> _Exercise directions_: Count how many lines in the records below contain the word "emiten", and reply with that number alone.

=======

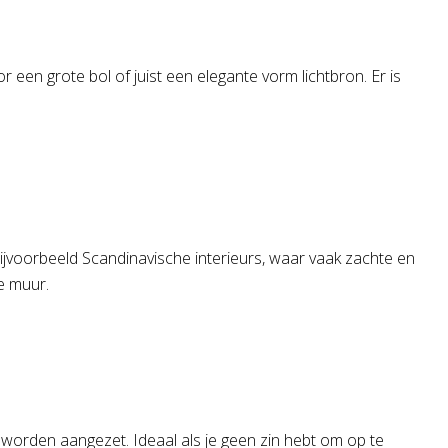
r een grote bol of juist een elegante vorm lichtbron. Er is
bijvoorbeeld Scandinavische interieurs, waar vaak zachte en
de muur.
 worden aangezet. Ideaal als je geen zin hebt om op te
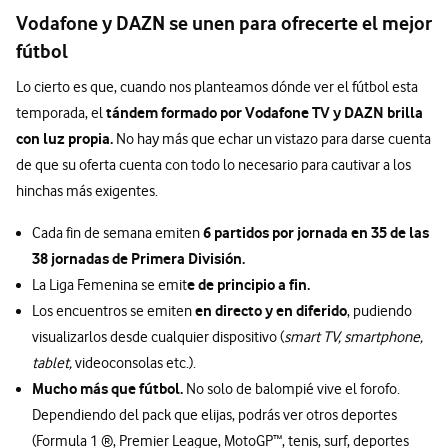
Vodafone y DAZN se unen para ofrecerte el mejor
fútbol
Lo cierto es que, cuando nos planteamos dónde ver el fútbol esta
tándem formado por Vodafone TV y DAZN brilla
temporada, el
con luz propia.
No hay más que echar un vistazo para darse cuenta
de que su oferta cuenta con todo lo necesario para cautivar a los
hinchas más exigentes.
6 partidos por jornada en 35 de las
Cada fin de semana emiten
38 jornadas de Primera División.
e de principio a fin.
La Liga Femenina se emit
en directo y en diferido
Los encuentros se emiten
, pudiendo
visualizarlos desde cualquier dispositivo (
smart TV, smartphone,
tablet,
videoconsolas etc.).
Mucho más que fútbol.
No solo de balompié vive el forofo.
Dependiendo del pack que elijas, podrás ver otros deportes
(Formula 1 ®, Premier League, MotoGP™, tenis, surf, deportes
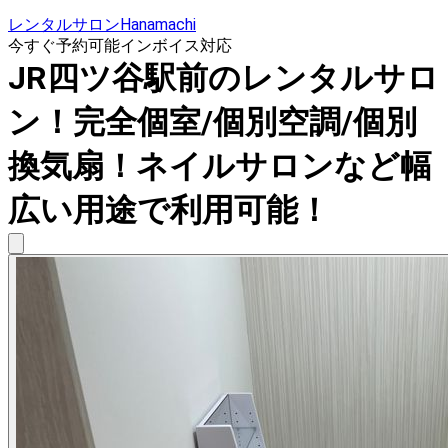
レンタルサロンHanamachi
今すぐ予約可能
インボイス対応
JR四ツ谷駅前のレンタルサロ
ン！完全個室/個別空調/個別
換気扇！ネイルサロンなど幅
広い用途で利用可能！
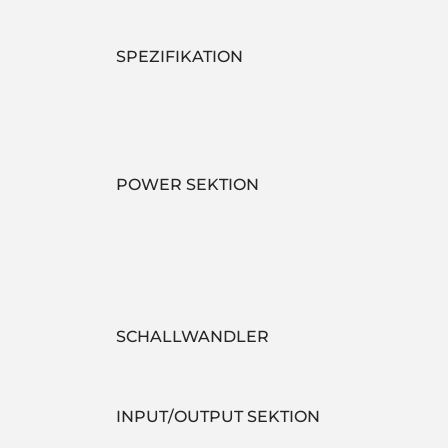
SPEZIFIKATION
POWER SEKTION
SCHALLWANDLER
INPUT/OUTPUT SEKTION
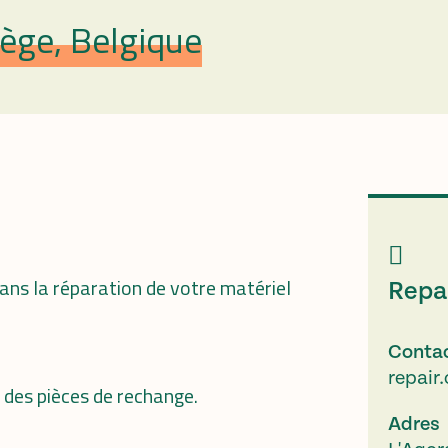
ège, Belgique
ans la réparation de votre matériel
Repai
Conta
repair
n des pièces de rechange.
Adres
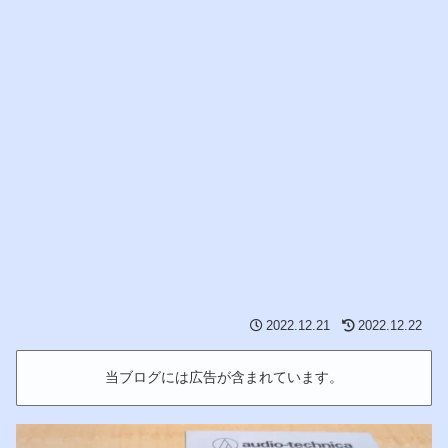
2022.12.21
2022.12.22
当ブログには広告が含まれています。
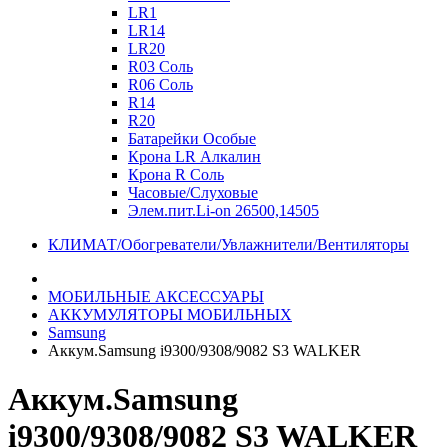
LR1
LR14
LR20
R03 Соль
R06 Соль
R14
R20
Батарейки Особые
Крона LR Алкалин
Крона R Соль
Часовые/Слуховые
Элем.пит.Li-on 26500,14505
КЛИМАТ/Обогреватели/Увлажнители/Вентиляторы
МОБИЛЬНЫЕ АКСЕССУАРЫ
АККУМУЛЯТОРЫ МОБИЛЬНЫХ
Samsung
Аккум.Samsung i9300/9308/9082 S3 WALKER
Аккум.Samsung
i9300/9308/9082 S3 WALKER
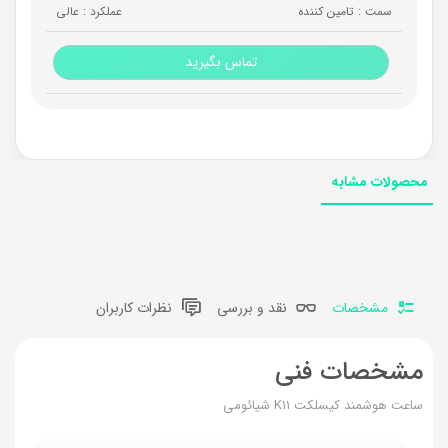
سمت : تامین کننده
عملکرد : عالی
تماس بگیرید
محصولات مشابه
مشخصات
نقد و بررسی
نظرات کاربران
مشخصات فنی
ساعت هوشمند کیسلکت K11 شیائومی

=======

> _Solution to the exercise_: 2